There are four MFUs in the anterior arm with a CC in each unit. There are also MFUs for backward motion, internal and external rotation and medial and lateral directions. Both functional testing and palpation of CCs for density determine which line of MFUs (sequences) may be involved.

It is very possible that the painful shoulder did not have any densified CC, while the forearm and elbow area had densified, painful CCs. Treatment of the hand and elbow without treatment of the painful shoulder could resolve the shoulder pain.

This patient may have had a history of a wrist fracture or a chronic elbow tendinosis. This scenario could be possible throughout the body. The patient may have been previously treated for a tender area in the shoulder, but the palpation of densified tissue within the chain is more important than patient tenderness – although they usually coincide. The densification refers to a lack of proper fascial gliding which adversely affects the proprioceptors and mechanoreceptors, causing improper muscle function and eventual pain.

It becomes apparent that if we are treating someone using a mechanical load, the load to be exerted on abnormal tissue should be determined by palpation, rather than the area of pain. More and more, I notice patients pointing to their painful area where the tissue is loose and gliding.

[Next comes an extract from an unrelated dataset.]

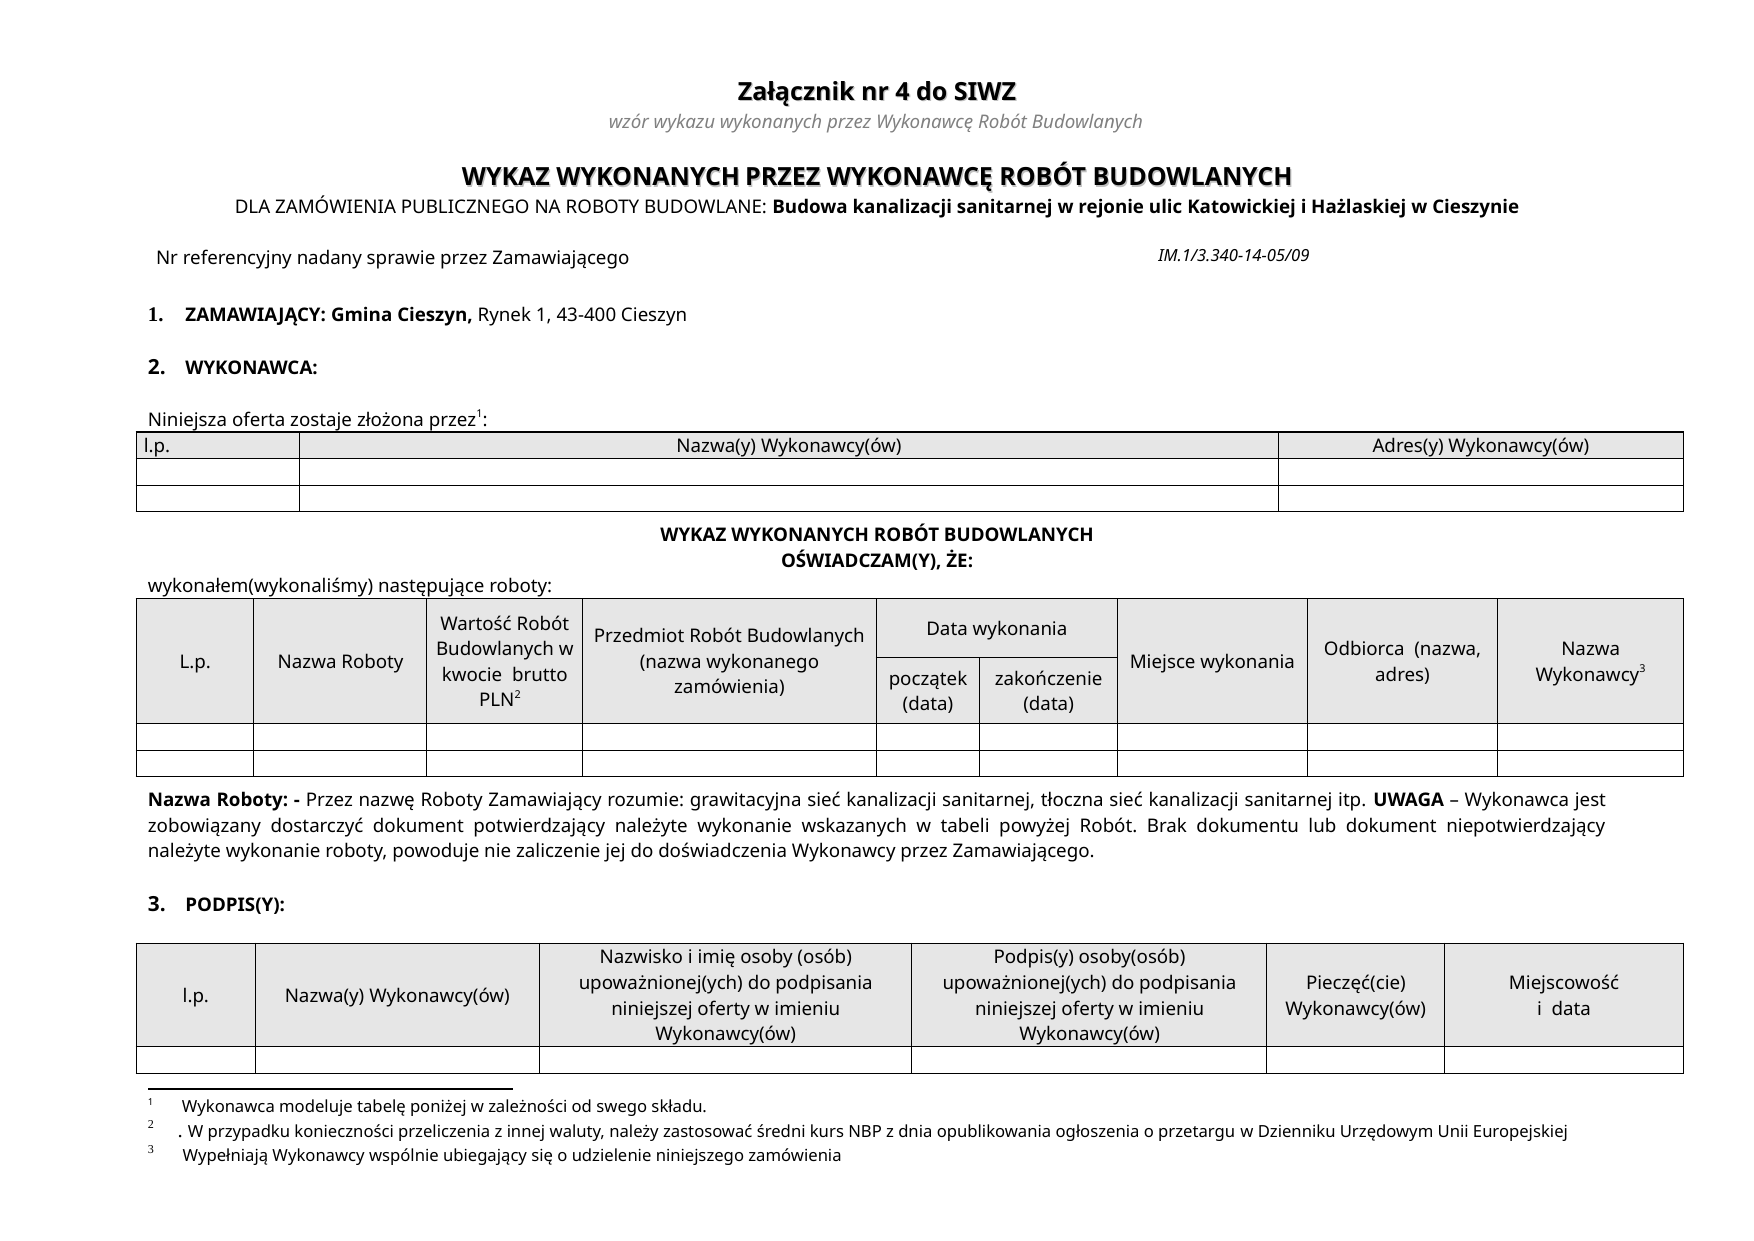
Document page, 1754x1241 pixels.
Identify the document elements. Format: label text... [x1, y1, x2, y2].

Palpation becomes our chief method of evaluation before we decide where to exert pressure. This concept also applies to spinal palpation, of course: We release what is fixed, rather than the area of the patient's complaint.

References

9. Hammer WI. "The Fascial System Is a Sensory Organ." ACA News, 2014:15-20.

10. Stecco L, Stecco C. Fascial Manipulation, Practical Part. Piccin Nuova Libraria, Padova, Italy, 2009.

11. Borgini E, Stecco A, Day JA, Stecco C. How much time is required to modify a fascial fibrosis? J Bodyw Mov Ther, 2010 Oct;14(4):318-25.

12. Stecco A, Macchib V, Stecco C, Porzionato A, Day JA, et al. Anatomical study of myofascial continuity in the anterior region of the upper limb. J Bodyw Mov Ther, 2009 Jan;13(1):53-62.

13. Stecco C, Gagey O, Macchi V, Porzionato A, et al. Tendinous muscular insertions onto the deep fascia of the upper limb. First part: anatomical study. Morphologie, 2007 Mar;91(292):29-37.